(Supplied material)
========================

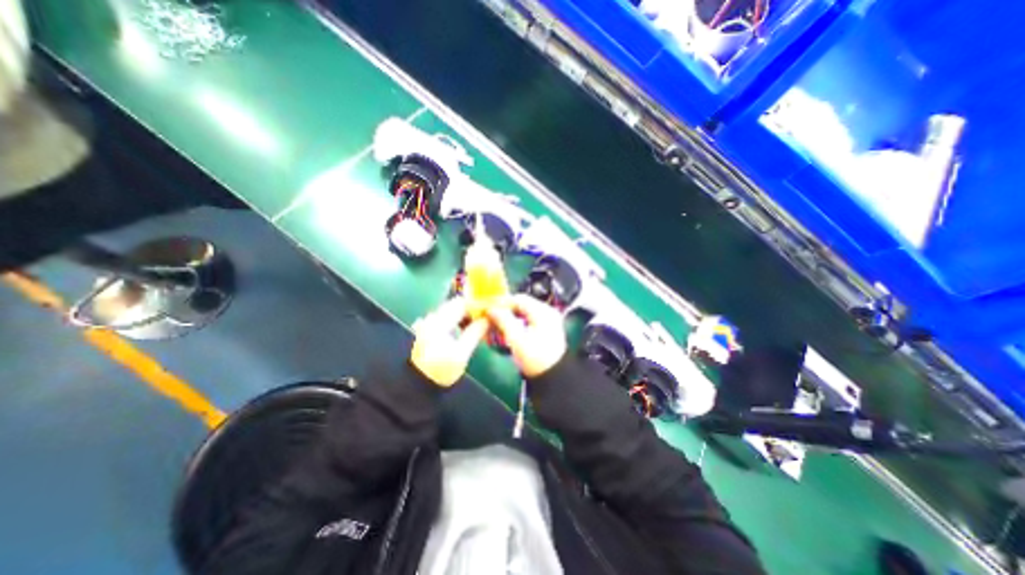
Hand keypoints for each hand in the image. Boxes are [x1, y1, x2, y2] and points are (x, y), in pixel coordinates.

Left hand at [410, 297, 488, 384]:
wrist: (417, 385)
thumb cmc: (441, 370)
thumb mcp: (461, 354)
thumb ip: (475, 333)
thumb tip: (487, 319)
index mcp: (440, 321)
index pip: (462, 303)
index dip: (477, 304)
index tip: (490, 310)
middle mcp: (432, 317)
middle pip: (456, 305)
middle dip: (472, 309)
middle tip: (486, 318)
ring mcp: (428, 323)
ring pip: (451, 311)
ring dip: (465, 315)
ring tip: (478, 324)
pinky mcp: (427, 329)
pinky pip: (446, 318)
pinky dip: (457, 320)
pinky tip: (465, 329)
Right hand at [487, 296, 568, 376]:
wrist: (554, 378)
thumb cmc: (535, 359)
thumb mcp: (517, 339)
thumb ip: (503, 320)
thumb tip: (491, 309)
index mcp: (543, 312)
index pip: (519, 299)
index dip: (501, 302)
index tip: (487, 308)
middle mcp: (547, 312)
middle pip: (521, 304)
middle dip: (505, 309)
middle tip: (490, 316)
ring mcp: (548, 320)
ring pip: (524, 311)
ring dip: (509, 316)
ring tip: (495, 323)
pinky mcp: (546, 329)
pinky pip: (528, 319)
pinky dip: (516, 322)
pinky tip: (507, 329)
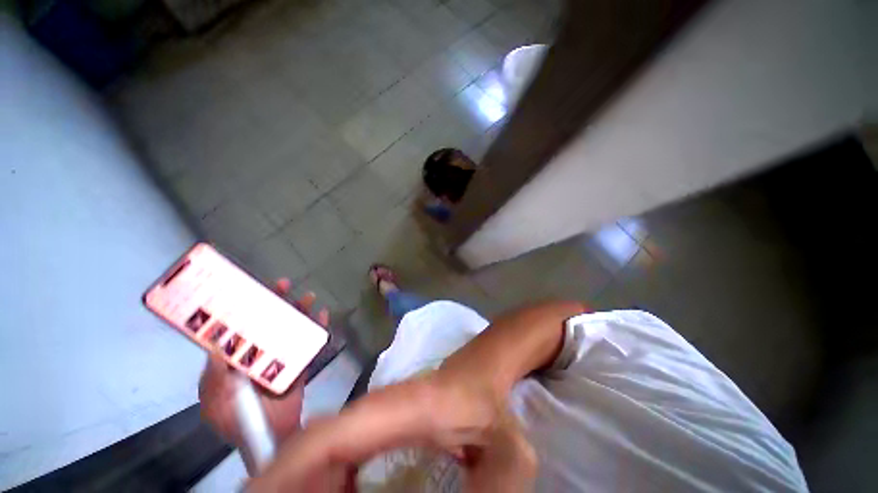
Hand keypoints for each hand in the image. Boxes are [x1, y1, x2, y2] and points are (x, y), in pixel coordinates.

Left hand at [198, 278, 329, 448]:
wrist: (270, 437)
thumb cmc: (236, 422)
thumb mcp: (216, 401)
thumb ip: (215, 378)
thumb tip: (214, 348)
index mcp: (234, 358)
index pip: (237, 326)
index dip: (244, 307)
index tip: (250, 290)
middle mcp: (257, 352)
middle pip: (267, 321)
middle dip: (276, 302)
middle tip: (283, 285)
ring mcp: (280, 356)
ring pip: (290, 328)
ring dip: (299, 311)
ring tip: (308, 297)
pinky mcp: (300, 362)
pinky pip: (309, 343)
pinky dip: (317, 328)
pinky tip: (323, 315)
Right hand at [246, 373, 536, 491]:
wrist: (480, 375)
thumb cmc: (491, 406)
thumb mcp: (509, 454)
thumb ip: (495, 491)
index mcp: (402, 410)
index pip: (333, 434)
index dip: (288, 467)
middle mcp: (379, 407)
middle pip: (318, 445)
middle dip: (292, 484)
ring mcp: (377, 413)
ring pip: (325, 450)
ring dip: (310, 485)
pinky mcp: (380, 421)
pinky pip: (341, 453)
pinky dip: (329, 480)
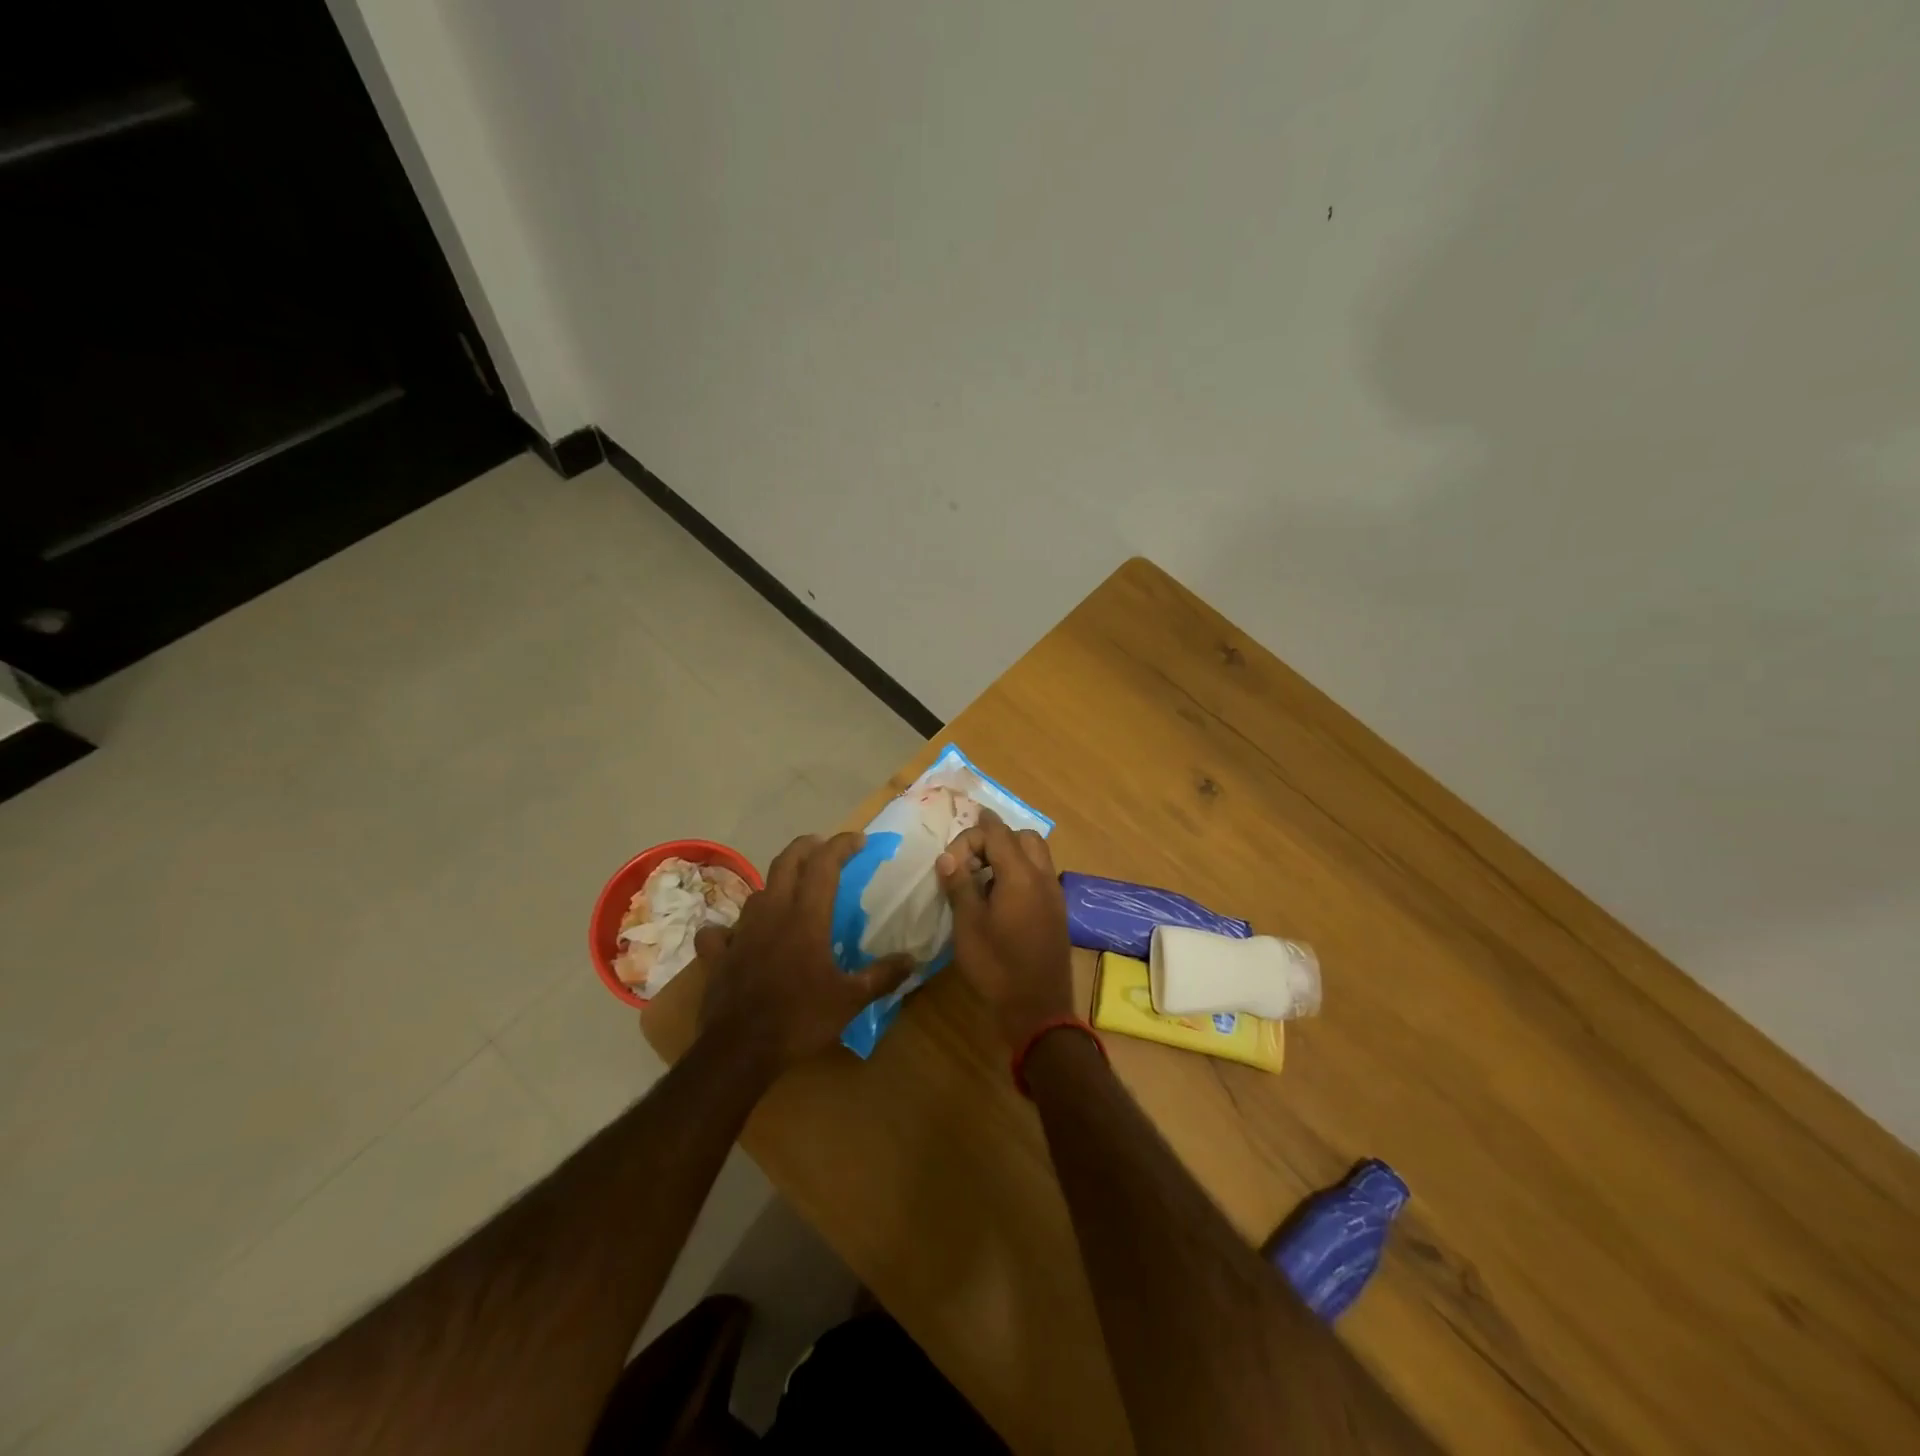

========================

(Problem to solve)
Could you output the listing word for word, omitting every picture?

(Output of the exercise)
Hand keypoints for each hand in the image. Boxes are [x1, y1, x2, y2] and points are (x, y), in pixel coordinates.

Left hand at [410, 297, 488, 384]:
wrist: (417, 385)
thumb cmc: (441, 370)
thumb mcp: (461, 354)
thumb ip: (475, 333)
thumb tip: (487, 319)
index mcp: (440, 321)
index pip: (462, 303)
index dip: (477, 304)
index tip: (490, 310)
middle mcp: (432, 317)
middle pip: (456, 305)
middle dip: (472, 309)
middle tip: (486, 318)
ring mcp: (428, 323)
ring pip: (451, 311)
ring dip: (465, 315)
ring tip: (478, 324)
pinky mcp: (427, 329)
pinky pip: (446, 318)
pinky dip: (457, 320)
pinky tip: (465, 329)
Right hand at [487, 296, 568, 376]:
wrist: (554, 378)
thumb cmc: (535, 359)
thumb mcp: (517, 339)
thumb ip: (503, 320)
thumb tip: (491, 309)
index mcp: (543, 312)
index pip: (519, 299)
index dip: (501, 302)
index tip: (487, 308)
middle mcp: (547, 312)
middle pip: (521, 304)
middle dip: (505, 309)
middle tip: (490, 316)
ring mcp: (548, 320)
ring pip: (524, 311)
ring dip: (509, 316)
ring tip: (495, 323)
pinky mcp: (546, 329)
pinky pip: (528, 319)
pinky dip: (516, 322)
pinky tip: (507, 329)
Hand keypoints for each hand in the image. Boxes are [x1, y1, x2, y2] and points are (x, y), in pixel coordinates.

Left hand at [198, 278, 329, 448]:
wrist: (270, 437)
thumb cmc: (236, 422)
thumb mcp: (216, 401)
thumb ip: (215, 378)
thumb tip: (214, 348)
index mcp: (234, 358)
index pip: (237, 326)
index dip: (244, 307)
index tip: (250, 290)
middle mcp: (257, 352)
middle pip: (267, 321)
middle dip: (276, 302)
middle tip: (283, 285)
ring mcp: (280, 356)
ring pip: (290, 328)
ring dip: (299, 311)
ring tip: (308, 297)
pinky mcp: (300, 362)
pinky pip: (309, 343)
pinky dip: (317, 328)
pinky tip: (323, 315)
Right hand at [246, 373, 536, 491]:
wrist: (480, 375)
thumb cmc: (491, 406)
thumb mcp: (509, 454)
thumb ip: (495, 491)
index mcp: (402, 410)
index pip: (333, 434)
index dip: (288, 467)
middle mcp: (379, 407)
middle pip: (318, 445)
middle dip: (292, 484)
ring mcp: (377, 413)
ring pip: (325, 450)
ring dip: (310, 485)
pinky mcp: (380, 421)
pinky pip: (341, 453)
pinky dip: (329, 480)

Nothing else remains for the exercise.